In a survey conducted by The Leopard, it was found that 59% of Goldsmiths University students do not want to go online full-time because students find practical courses are difficult to participate in remotely and are facing mental health problems without human interaction.
Goldsmiths Student Union has advocated for Goldsmiths University to go fully online for this term because COVID-19 is putting students in danger.
On their website, the Student Union said that Universities could quickly become the care homes of a second wave. However, as stated in the official Covid-19 section of the University, since 28 September 2020, 81 students and 12 members of the staff have tested positive, with less than 5 people testing positive over the week between 5 and 11 November 2020.
According to research by the University of Oxford based on the data collected by the Office for National Statistics, the average age of people who died as a result of Covid-19 is 82. Thus, students are less at risk of contracting the virus and, as a result, not many people are thinking about the implications the pandemic may be having on them.
The Leopard asked Goldsmiths University students in a survey what they think about the term going fully online this year, and received an overwhelming response from 109 people.

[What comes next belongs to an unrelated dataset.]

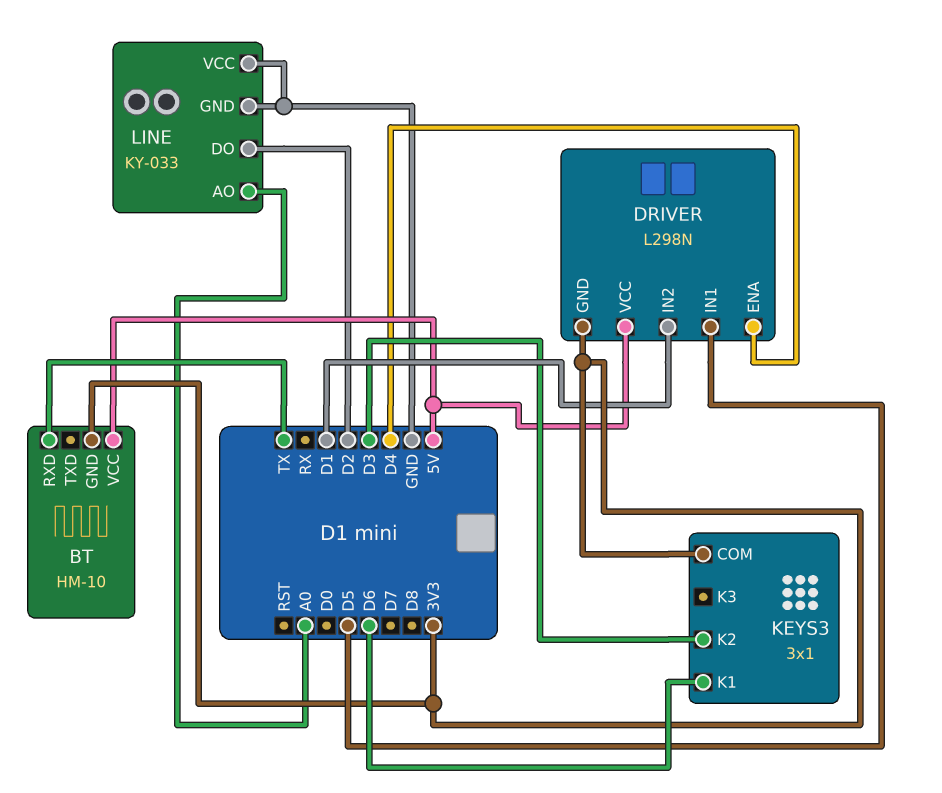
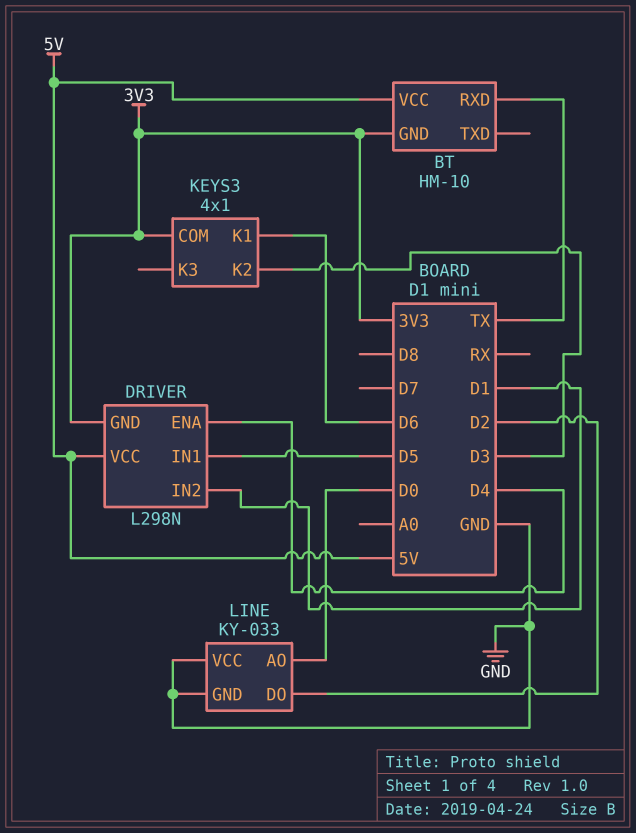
KEYS3: 3x1 -> 4x1
LINE pin AO: A0 -> D0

The study showed that 59% of the students who took part in the survey do not want the university to go fully online, with 57% of the interviewees stating they would like to have more in person activities.
Some students claimed that there are several problems related to a potential fully online course.
One Musical Theatre student said that they find it really hard to achieve their full potential and learn everything clearly over a webcam, because they don’t have a lot of space at home to move around.
Additionally, quite a few students expressed their concerns about the impact of the online classes on their wellbeing. Many expressed their desire to see and interact with other people – especially for those who have recently moved to London.
A Masters student said, “I’m new to Goldsmiths and to be honest I am horribly lonely and it is having a detrimental impact on my mental health. I wish I could meet people at societies and clubs because it feels impossible to make friends through online classes. I’m autistic as well, which makes it harder. The online classes I have are excellent, but I need socialising opportunities.”
The vast majority of the students expressed their disappointment regarding tuition fees. Most of the respondents felt that paying the full tuition fee is not fair and that if the University would go fully online, they should consider a decrease in the tuition fees because the services students are paying for have not been provided.
One student said: “I’m paying the same price as I did last year, I don’t want everything to be online. Also, it is extremely stressful always waiting for email replies and not having questions answered instantly – especially in 3rd year.”
Another student whose learning disability will be affected more by a fully-online year said, “I have dyslexia and dyspraxia and for me I learn best through face-to-face. I am paying for an in person education. Not an online course. It’s ridiculous that we’re even paying the full amount for a partial face-to-face course. If I was to pay for a full online degree/course I would pay at most half of what I pay. I do not want it to be fully online. I feel many share my feelings on this matter.”
The price for undergraduate courses at Goldsmiths is £9,250 annually for Home/EU students, while for international students it ranges between £16,390 – £22,950 per annum (2020 entry) depending on the course, when comparing the average annual fees for online courses, the disappointments of students become clearer.
The alternative side is that some Goldsmiths University students would prefer if the University would put all courses online in order to keep everyone safe. There are a lot of students who are living with their parents or vulnerable people, so having to spend several hours on public transport to get to university will increase their chances of contracting the virus, thus, putting their loved ones at risk.
A second-year student from the Psychology Department said: “It’s too risky with the virus. Although I do believe face-to-face teaching is better, we still shouldn’t risk everyone’s health if there are alternatives in place.”
Others feel that having face-to-face classes would be unfair towards students who wouldn’t be able to attend courses in person. By making the year fully online, everyone will have equal opportunities.
One third-year student from the Performing Art Department said: “There are people who physically cannot go in due to being vulnerable etc and you shouldn’t discriminate against those in that category, therefore putting [learning] online fully as an option would prevent discriminating.”
Students are very divided on how well their term has gone so far. The answers ranged from “fantastic” through to seriously struggling with regards to online lectures.
A third-year student from the Institute of Management Studies said, “It’s going really well. Not everyone was expecting [the course] to be so organised and satisfying. I believe I prefer [class] this way than the normal one as I am used to. It’s easier to ask for help as you can book online seminars and one-to-one appointments. Everything is recorded for you and you have 24/7 access if you need to watch [the lectures] again.”.
Another student said: “I think that it has been a very difficult term and a massive amount of respect to all professors is due. I imagine it has been difficult for everyone. I have found it very hard but am still persisting. I just wish I had space to work properly, and I wish I could socialise with other students… term so far has been a very lonely and isolating experience.”